Resource Requirements

  • RAM: 2 GB absolute minimum (with all optimizations), 4 GB recommended for small teams, 8+ GB for 50+ users
  • CPU: 2 cores minimum, 4+ recommended
  • Disk: 10 GB for the application, 20+ GB for PostgreSQL, plus repository storage

Verdict

GitLab CE is the most feature-complete self-hosted DevOps platform — nothing else gives you Git hosting, CI/CD, container registry, issue tracking, wikis, and package management in a single container. The trade-off is resource consumption: 4 GB of RAM for a small team is steep compared to Gitea at 200 MB or Forgejo at similar levels. For teams that need integrated CI/CD and are willing to pay the resource cost, GitLab CE is the right choice. For teams that just need Git hosting with pull requests, Gitea or Forgejo are 20x lighter and perfectly capable.

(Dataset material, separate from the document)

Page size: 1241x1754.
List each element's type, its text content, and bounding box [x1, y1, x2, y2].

Frequently Asked Questions

How much RAM does GitLab CE actually need?

With the memory optimizations in the Docker Compose above (disabled Prometheus, single Puma process, reduced Sidekiq concurrency), GitLab runs in 2-3 GB for a small team (1-5 users). Without optimizations, expect 4-6 GB. For 50+ users, plan for 8+ GB. GitLab is the heaviest self-hosted Git server by a wide margin.

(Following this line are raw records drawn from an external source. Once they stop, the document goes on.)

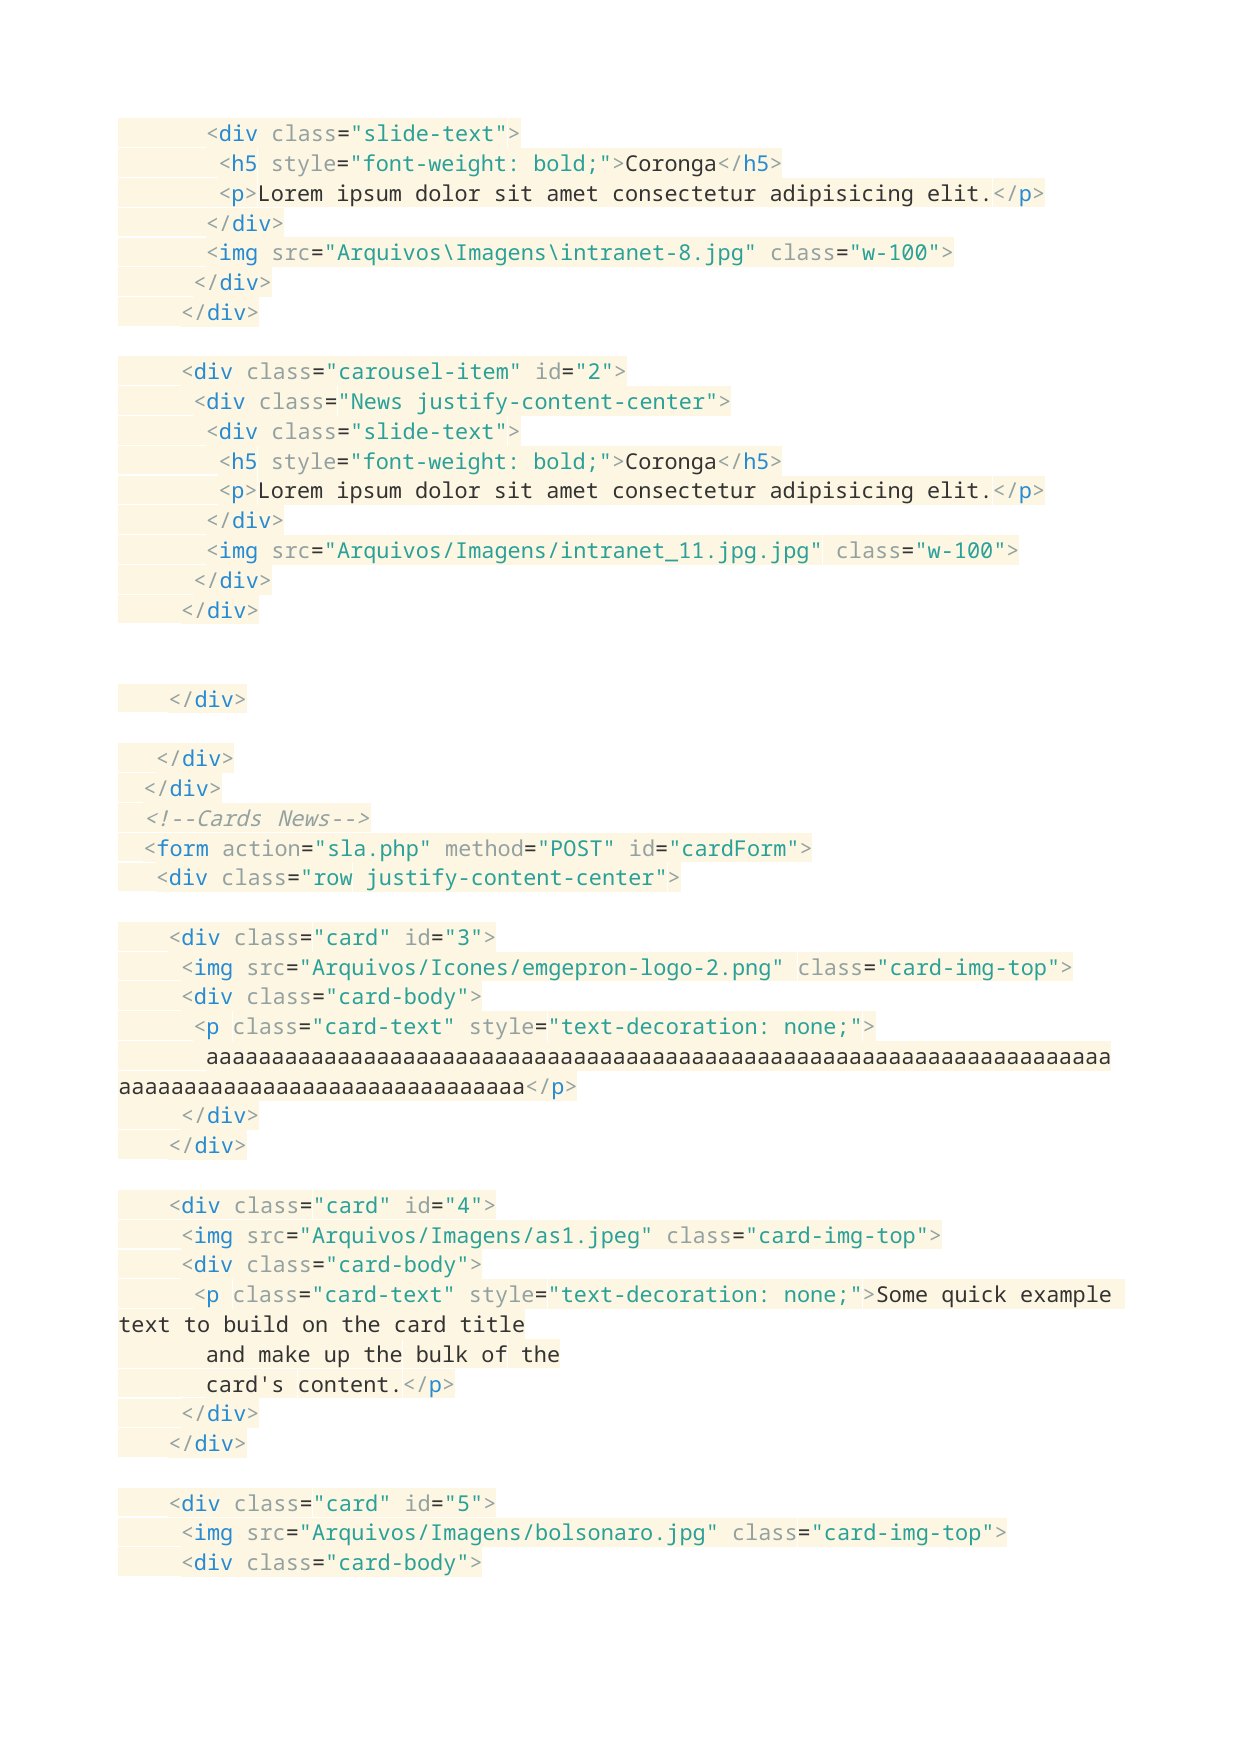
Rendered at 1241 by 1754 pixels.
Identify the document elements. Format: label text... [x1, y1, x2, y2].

text and make up the bulk of the [118, 1339, 1122, 1368]
text <p class="card-text" style="text-decoration: none;"> [118, 1011, 1122, 1041]
text </div> [118, 595, 1122, 624]
text <div class="row justify-content-center"> [118, 862, 1122, 892]
text <img src="Arquivos/Imagens/bolsonaro.jpg" class="card-img-top"> [118, 1517, 1122, 1547]
text </div> [118, 267, 1122, 297]
text aaaaaaaaaaaaaaaaaaaaaaaaaaaaaaaaaaaaaaaaaaaaaaaaaaaaaaaaaaaaaaaaaaaaaaaaaaaaaaaaaaaaaaaaaaaaaaaaaaaa</p> [118, 1041, 1122, 1101]
text <form action="sla.php" method="POST" id="cardForm"> [118, 832, 1122, 862]
text <div class="card-body"> [118, 981, 1122, 1011]
text <div class="card" id="5"> [118, 1488, 1122, 1517]
text card's content.</p> [118, 1368, 1122, 1398]
text </div> [118, 1101, 1122, 1130]
text <div class="card-body"> [118, 1547, 1122, 1577]
text <img src="Arquivos/Imagens/as1.jpeg" class="card-img-top"> [118, 1219, 1122, 1249]
text <div class="card" id="4"> [118, 1190, 1122, 1219]
text <div class="card-body"> [118, 1249, 1122, 1279]
text </div> [118, 207, 1122, 237]
text <p>Lorem ipsum dolor sit amet consectetur adipisicing elit.</p> [118, 178, 1122, 207]
text <div class="carousel-item" id="2"> [118, 356, 1122, 386]
text <p>Lorem ipsum dolor sit amet consectetur adipisicing elit.</p> [118, 476, 1122, 505]
text <div class="card" id="3"> [118, 922, 1122, 952]
text </div> [118, 1428, 1122, 1458]
text </div> [118, 297, 1122, 327]
text <p class="card-text" style="text-decoration: none;">Some quick example text to build on the card title [118, 1279, 1122, 1339]
text <div class="slide-text"> [118, 118, 1122, 148]
text <img src="Arquivos\Imagens\intranet-8.jpg" class="w-100"> [118, 237, 1122, 267]
text </div> [118, 1130, 1122, 1160]
text </div> [118, 773, 1122, 803]
text <div class="slide-text"> [118, 416, 1122, 446]
text <img src="Arquivos/Icones/emgepron-logo-2.png" class="card-img-top"> [118, 952, 1122, 981]
text </div> [118, 565, 1122, 595]
text <h5 style="font-weight: bold;">Coronga</h5> [118, 446, 1122, 476]
text <img src="Arquivos/Imagens/intranet_11.jpg.jpg" class="w-100"> [118, 535, 1122, 565]
text </div> [118, 1398, 1122, 1428]
text </div> [118, 684, 1122, 713]
text <!--Cards News--> [118, 803, 1122, 832]
text </div> [118, 743, 1122, 773]
text </div> [118, 505, 1122, 535]
text <div class="News justify-content-center"> [118, 386, 1122, 416]
text <h5 style="font-weight: bold;">Coronga</h5> [118, 148, 1122, 178]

Can I use GitLab CI/CD without GitLab Runners?

No. GitLab CI/CD requires at least one GitLab Runner to execute pipeline jobs. The runner is a separate process — install it on the same machine or a different one. The simplest option is the Docker executor, which runs each job in an isolated container.

What’s the difference between GitLab CE and GitLab EE?

GitLab EE (Enterprise Edition) includes premium features like advanced security scanning (SAST/DAST), approval rules, burndown charts, and portfolio management. GitLab CE covers repositories, CI/CD, issue tracking, container registry, and wikis. For most small to medium teams, CE has everything you need.

Can I migrate from GitHub to GitLab CE?

Yes. GitLab has a built-in GitHub import tool under New Project → Import project → GitHub. It migrates repositories, issues, pull requests, and wikis. For large organizations, use the GitLab API for bulk migration.

Is GitLab CE suitable for a single developer?

It works but is overkill. GitLab CE uses 2-3 GB of RAM even with optimizations — that’s a lot for one person’s Git hosting. Gitea or Forgejo provide Git hosting, issues, and pull requests at ~100 MB RAM. Use GitLab only if you specifically need its CI/CD or container registry.

Can I run GitLab CE on a Raspberry Pi?

Not practically. GitLab needs a minimum of 2 GB RAM (with aggressive optimizations) and performs poorly on ARM processors. Even a Pi 5 with 8 GB RAM would struggle. Use Gitea or Forgejo instead — they run well on a Raspberry Pi.